Biasanya orang akan memilih makan menghadap ke arah Utara atau Timur. Makan menghadap ke arah Barat disebutkan akan menumbuhkan berbagai jenis penyakit sedangkan makan menghadap ke Selatan akan menyebabkan orang menjadi Preta atau roh gentayangan.
Leluhur juga memberikan wanti-wanti tidak boleh mencela makanan. Apa pun dan bagaimana pun makanan di hadapan kita, itulah karunia Tuhan. Mengingat makanan merupakan amerta penghidup maka selain tidak menghina makanan juga dianjurkan agar jangan makan menggunakan piring yang sudah pecah, tidak makan sambil tidur.
Mereka yang hendak memasak makanan hendaknya mandi terlebih dahulu agar badan dan pikiran menjadi lebih besih serta damai. Badan dan pikiran yang bersih akan memudahkan mereka yang memasak makanan untuk memasukkan rasa kasih sayang ke dalam makanan. Dengan demikian, setiap anggota keluarga yang memakan makanan tersebut pasti akan terbantu kesadarannya terjaga menjadi lebih bersih dan damai.
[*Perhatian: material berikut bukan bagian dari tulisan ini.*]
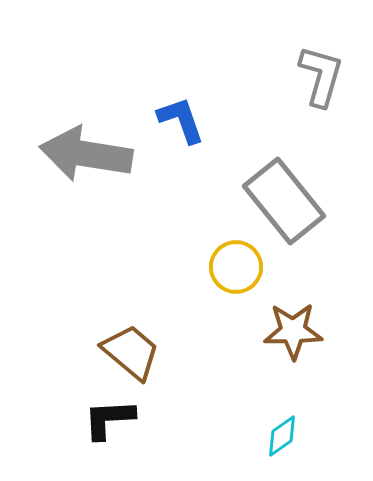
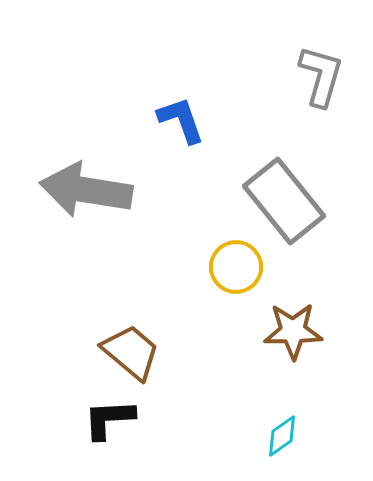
gray arrow: moved 36 px down
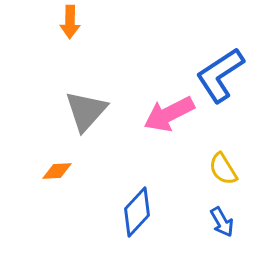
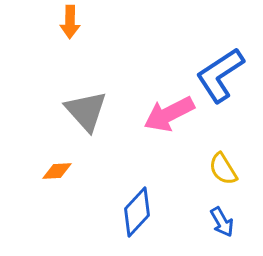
gray triangle: rotated 24 degrees counterclockwise
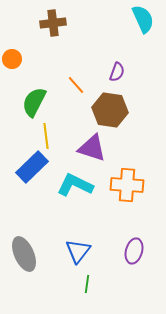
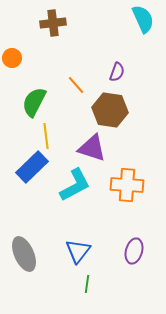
orange circle: moved 1 px up
cyan L-shape: rotated 126 degrees clockwise
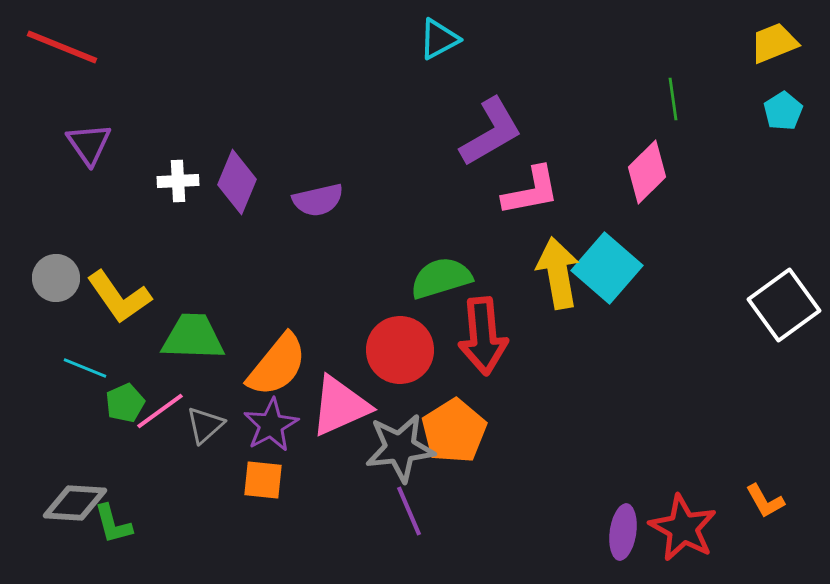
Suatu hari, saya diundang makan siang oleh seorang pengusaha kaya di Eropa. Anehnya, saya bukannya diajak makan ke restaurant mewah, tetapi dibawa ke rumahnya dan saya disuguhkan makanan yang ia masak sendiri. Dengan penuh kasih ia memasak, walaupun ia sesungguhnya tidak perlu melakukan hal itu. Banyak yang bisa melakukannya, tetapi ia, seorang pengusaha yang sangat sibuk, meluangkan diri memasak untuk saya. Ketika kita duduk siap makan, saya mengajak dia berdoa lalu saya sampaikan bahwa kita tidak berhak memakan makanan itu langsung tanpa mengingat Tuhan. Makanan tersebut hendaknya dikembalikan terlebih dahulu, dipersembahkan kepada pemiliknya, yaitu Tuhan.
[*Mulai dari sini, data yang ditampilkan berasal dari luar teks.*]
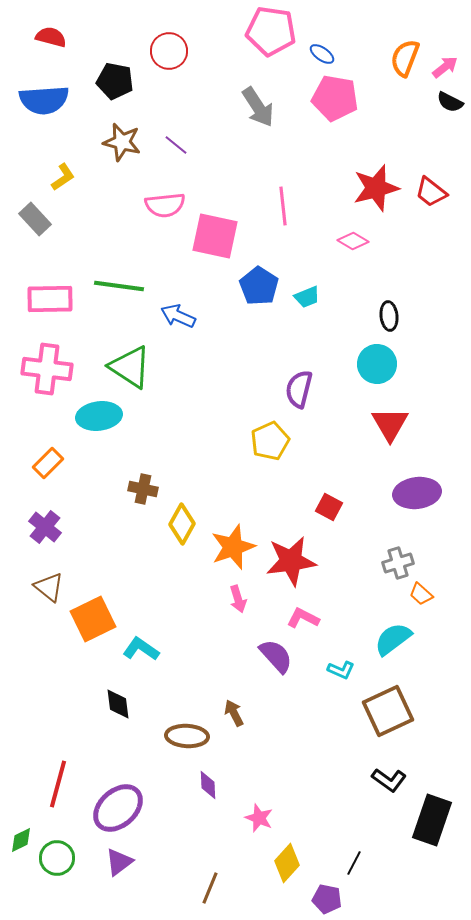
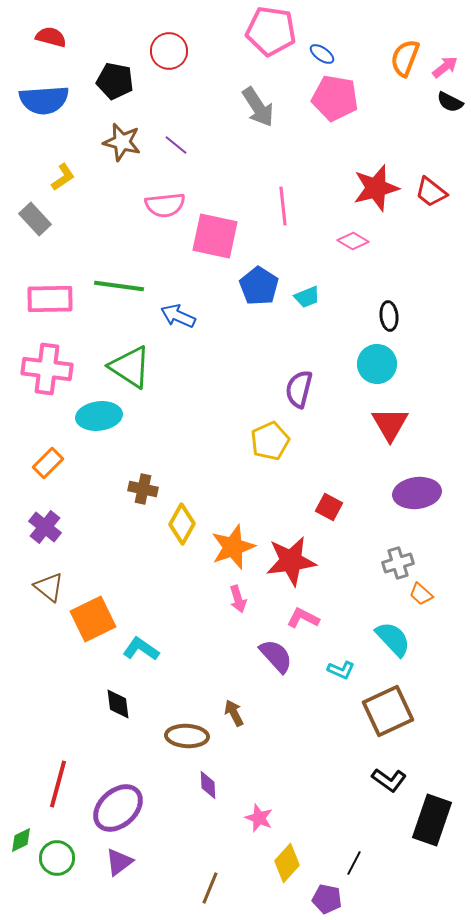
cyan semicircle at (393, 639): rotated 84 degrees clockwise
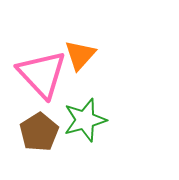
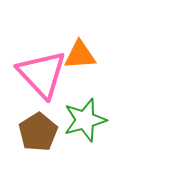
orange triangle: rotated 44 degrees clockwise
brown pentagon: moved 1 px left
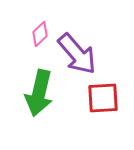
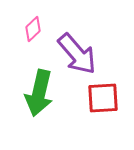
pink diamond: moved 7 px left, 5 px up
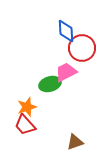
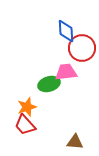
pink trapezoid: rotated 20 degrees clockwise
green ellipse: moved 1 px left
brown triangle: rotated 24 degrees clockwise
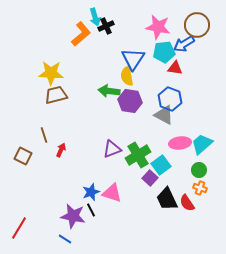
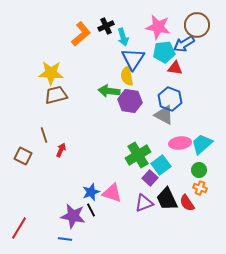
cyan arrow: moved 28 px right, 20 px down
purple triangle: moved 32 px right, 54 px down
blue line: rotated 24 degrees counterclockwise
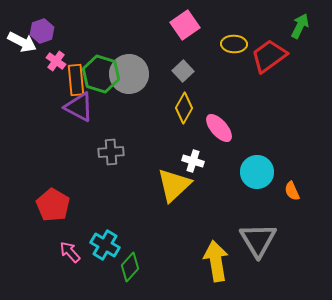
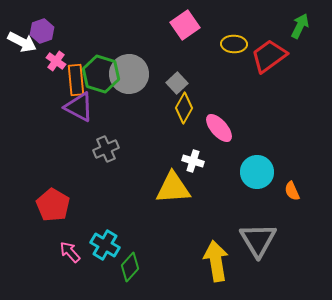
gray square: moved 6 px left, 12 px down
gray cross: moved 5 px left, 3 px up; rotated 20 degrees counterclockwise
yellow triangle: moved 1 px left, 3 px down; rotated 39 degrees clockwise
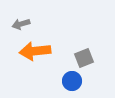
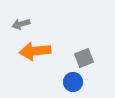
blue circle: moved 1 px right, 1 px down
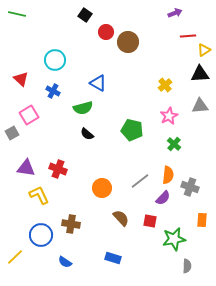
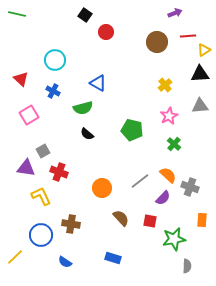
brown circle: moved 29 px right
gray square: moved 31 px right, 18 px down
red cross: moved 1 px right, 3 px down
orange semicircle: rotated 54 degrees counterclockwise
yellow L-shape: moved 2 px right, 1 px down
Bhagavad-gītā mengajarkan “yajña śiṣṭāśinaḥ santo mucyante sarva-kilbiṣaiḥ, bhuñjate te tv aghaṁ pāpā ye pacanty ātma-kāraṇāt” - Orang saleh yang memakan makanan yang sudah dipersembahkan terlebih dahulu sebagai persembahan suci, terbebaskan dari segala dosa. Sedangkan mereka yang memasak makanan untuk kenikmatan diri sendiri, sesungguhnya mereka hanya memakan dosa.
Manava Dharma Śastra mengajarkan, “pūjitaṁ hy aśanaṁ nityaṁ balam ūrjaṁ ca yacchati, apūjitaṁ tu tad bhuktam ubhayaṁ nāśayed idam” - Dengan mempersembahkan kepada Tuhan (pūjita) maka makanan itu memberikan tenaga (bala) dan kekuatan (ūrja), tetapi bila tidak dipersembahkan (apūjita) pastilah akan menghancurkan keduanya (tenaga dan kekuatan). Selanjutnya saya ajarkan agar kawan saya, pengusaha tersebut membiasakan diri menyisihkan sedikit makanan di pinggir piring, tanpa harus memperlihatkan kepada orang-orang di sekitar bahwa kita melakukan sesuatu yang pada umumnya orang tidak lakukan. Setelah berdoa secara sederhana barulah kami melanjutkan menikmati makanan yang dia masak. Belakangan, ia mulai mempraktikkan berdoa dan menyisihkan sedikit di pinggir piring makanan yang dimakannya.